An einer Umfrage unter den 201 Verbandsmitgliedern hätten sich 100 Rathäuser beteiligt, teilte der Städtetag mit. In mehr als 40 Prozent dieser Kommunen säßen nach der Wahl mehr Gruppierungen und Fraktionen im Gemeinderat als zuvor, nur in 15 Prozent der Fälle sind es weniger. Spitzenreiter sind laut Verband Freiburg und Pforzheim mit je 17 Listen, es folgt Ulm mit 15 Listen. In Stuttgart und Heidelberg sitzen bald je 14 Listen zusammen.
"Die Oberbürgermeister der baden-württembergischen Städte sind sich einig: Die zunehmende Zersplitterung tut der Demokratie nicht gut und erschwert die Arbeit im Gremium", kritisierte der Städtetag. Je zersplitterter ein Gemeinderat sei, desto länger und aufwendiger seien seine Entscheidungsprozesse.

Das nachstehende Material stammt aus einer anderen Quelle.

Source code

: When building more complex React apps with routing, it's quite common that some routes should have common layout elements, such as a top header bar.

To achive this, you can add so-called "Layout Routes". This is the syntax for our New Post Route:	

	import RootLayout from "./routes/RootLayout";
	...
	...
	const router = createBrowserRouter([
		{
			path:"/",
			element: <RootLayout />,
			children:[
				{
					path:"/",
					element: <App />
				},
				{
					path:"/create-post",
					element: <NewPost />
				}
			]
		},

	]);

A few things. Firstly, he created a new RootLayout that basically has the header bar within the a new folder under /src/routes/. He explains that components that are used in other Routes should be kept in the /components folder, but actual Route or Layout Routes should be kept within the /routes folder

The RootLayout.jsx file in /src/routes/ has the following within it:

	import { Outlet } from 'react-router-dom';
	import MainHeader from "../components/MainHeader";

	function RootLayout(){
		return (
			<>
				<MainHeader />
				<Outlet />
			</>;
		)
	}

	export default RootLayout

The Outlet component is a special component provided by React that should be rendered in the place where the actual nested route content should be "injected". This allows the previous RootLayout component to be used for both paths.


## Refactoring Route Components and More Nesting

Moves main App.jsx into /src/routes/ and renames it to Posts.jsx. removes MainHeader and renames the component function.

"Der Erfolg von Kommunalpolitik hängt aber nicht nur von guten Entscheidungen ab, sondern oft auch von schnellen Beschlüssen", sagte Ralf Broß, Vorstandsmitglied des Städtetags. Wegen vieler Wortmeldungen verlängerten sich zudem die Sitzungen. Das mache dieses Ehrenamt deutlich unattraktiver. Eine mit Wahlrechtsexperten besetzte Kommission des Landes müsse einen oder mehrere Änderungsvorschläge zum geltenden Recht vorlegen, forderte der Verband.

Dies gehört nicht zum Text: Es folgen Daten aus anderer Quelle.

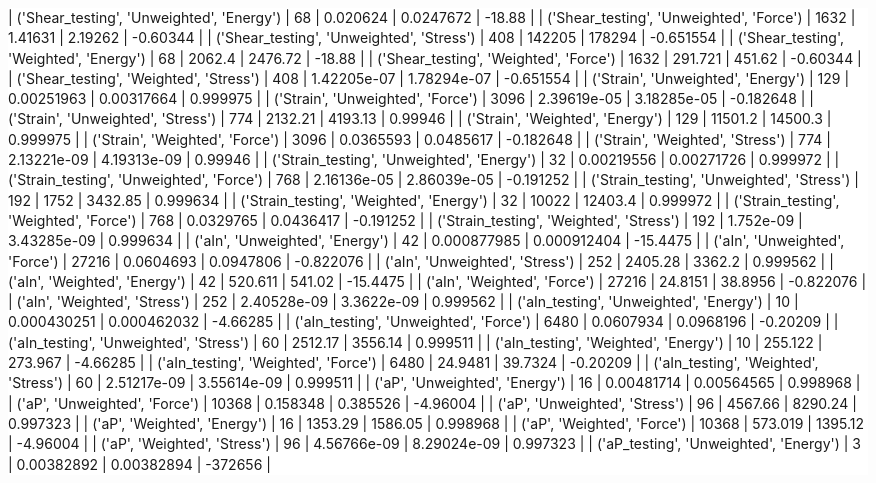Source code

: | ('Shear_testing', 'Unweighted', 'Energy')  |       68 |      0.020624    |      0.0247672   |     -18.88      |
| ('Shear_testing', 'Unweighted', 'Force')   |     1632 |      1.41631     |      2.19262     |      -0.60344   |
| ('Shear_testing', 'Unweighted', 'Stress')  |      408 | 142205           | 178294           |      -0.651554  |
| ('Shear_testing', 'Weighted', 'Energy')    |       68 |   2062.4         |   2476.72        |     -18.88      |
| ('Shear_testing', 'Weighted', 'Force')     |     1632 |    291.721       |    451.62        |      -0.60344   |
| ('Shear_testing', 'Weighted', 'Stress')    |      408 |      1.42205e-07 |      1.78294e-07 |      -0.651554  |
| ('Strain', 'Unweighted', 'Energy')         |      129 |      0.00251963  |      0.00317664  |       0.999975  |
| ('Strain', 'Unweighted', 'Force')          |     3096 |      2.39619e-05 |      3.18285e-05 |      -0.182648  |
| ('Strain', 'Unweighted', 'Stress')         |      774 |   2132.21        |   4193.13        |       0.99946   |
| ('Strain', 'Weighted', 'Energy')           |      129 |  11501.2         |  14500.3         |       0.999975  |
| ('Strain', 'Weighted', 'Force')            |     3096 |      0.0365593   |      0.0485617   |      -0.182648  |
| ('Strain', 'Weighted', 'Stress')           |      774 |      2.13221e-09 |      4.19313e-09 |       0.99946   |
| ('Strain_testing', 'Unweighted', 'Energy') |       32 |      0.00219556  |      0.00271726  |       0.999972  |
| ('Strain_testing', 'Unweighted', 'Force')  |      768 |      2.16136e-05 |      2.86039e-05 |      -0.191252  |
| ('Strain_testing', 'Unweighted', 'Stress') |      192 |   1752           |   3432.85        |       0.999634  |
| ('Strain_testing', 'Weighted', 'Energy')   |       32 |  10022           |  12403.4         |       0.999972  |
| ('Strain_testing', 'Weighted', 'Force')    |      768 |      0.0329765   |      0.0436417   |      -0.191252  |
| ('Strain_testing', 'Weighted', 'Stress')   |      192 |      1.752e-09   |      3.43285e-09 |       0.999634  |
| ('aIn', 'Unweighted', 'Energy')            |       42 |      0.000877985 |      0.000912404 |     -15.4475    |
| ('aIn', 'Unweighted', 'Force')             |    27216 |      0.0604693   |      0.0947806   |      -0.822076  |
| ('aIn', 'Unweighted', 'Stress')            |      252 |   2405.28        |   3362.2         |       0.999562  |
| ('aIn', 'Weighted', 'Energy')              |       42 |    520.611       |    541.02        |     -15.4475    |
| ('aIn', 'Weighted', 'Force')               |    27216 |     24.8151      |     38.8956      |      -0.822076  |
| ('aIn', 'Weighted', 'Stress')              |      252 |      2.40528e-09 |      3.3622e-09  |       0.999562  |
| ('aIn_testing', 'Unweighted', 'Energy')    |       10 |      0.000430251 |      0.000462032 |      -4.66285   |
| ('aIn_testing', 'Unweighted', 'Force')     |     6480 |      0.0607934   |      0.0968196   |      -0.20209   |
| ('aIn_testing', 'Unweighted', 'Stress')    |       60 |   2512.17        |   3556.14        |       0.999511  |
| ('aIn_testing', 'Weighted', 'Energy')      |       10 |    255.122       |    273.967       |      -4.66285   |
| ('aIn_testing', 'Weighted', 'Force')       |     6480 |     24.9481      |     39.7324      |      -0.20209   |
| ('aIn_testing', 'Weighted', 'Stress')      |       60 |      2.51217e-09 |      3.55614e-09 |       0.999511  |
| ('aP', 'Unweighted', 'Energy')             |       16 |      0.00481714  |      0.00564565  |       0.998968  |
| ('aP', 'Unweighted', 'Force')              |    10368 |      0.158348    |      0.385526    |      -4.96004   |
| ('aP', 'Unweighted', 'Stress')             |       96 |   4567.66        |   8290.24        |       0.997323  |
| ('aP', 'Weighted', 'Energy')               |       16 |   1353.29        |   1586.05        |       0.998968  |
| ('aP', 'Weighted', 'Force')                |    10368 |    573.019       |   1395.12        |      -4.96004   |
| ('aP', 'Weighted', 'Stress')               |       96 |      4.56766e-09 |      8.29024e-09 |       0.997323  |
| ('aP_testing', 'Unweighted', 'Energy')     |        3 |      0.00382892  |      0.00382894  | -372656         |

Gut möglich, dass der Städtetag da beim Land offene Türen einrennt. Denn Ministerpräsident Winfried Kretschmann und Innenminister Thomas Strobl hatten sich bereits in der vergangenen Woche dafür ausgesprochen, Änderungen des Kommunalwahlrechts zu diskutieren. Strobl sagte in Stuttgart, er befürchte einen Verlust von Berechenbarkeit und Stabilität. Das sei auch für die Wirtschaft vor Ort ein Nachteil. Die Einführung einer Fünf-Prozent-Hürde bei Kommunalwahlen sei aber schwierig. Kretschmann sprach von einem ernsthaften Problem. Er warnte vor der Gefahr, dass reine Partikularinteressen vertreten werden.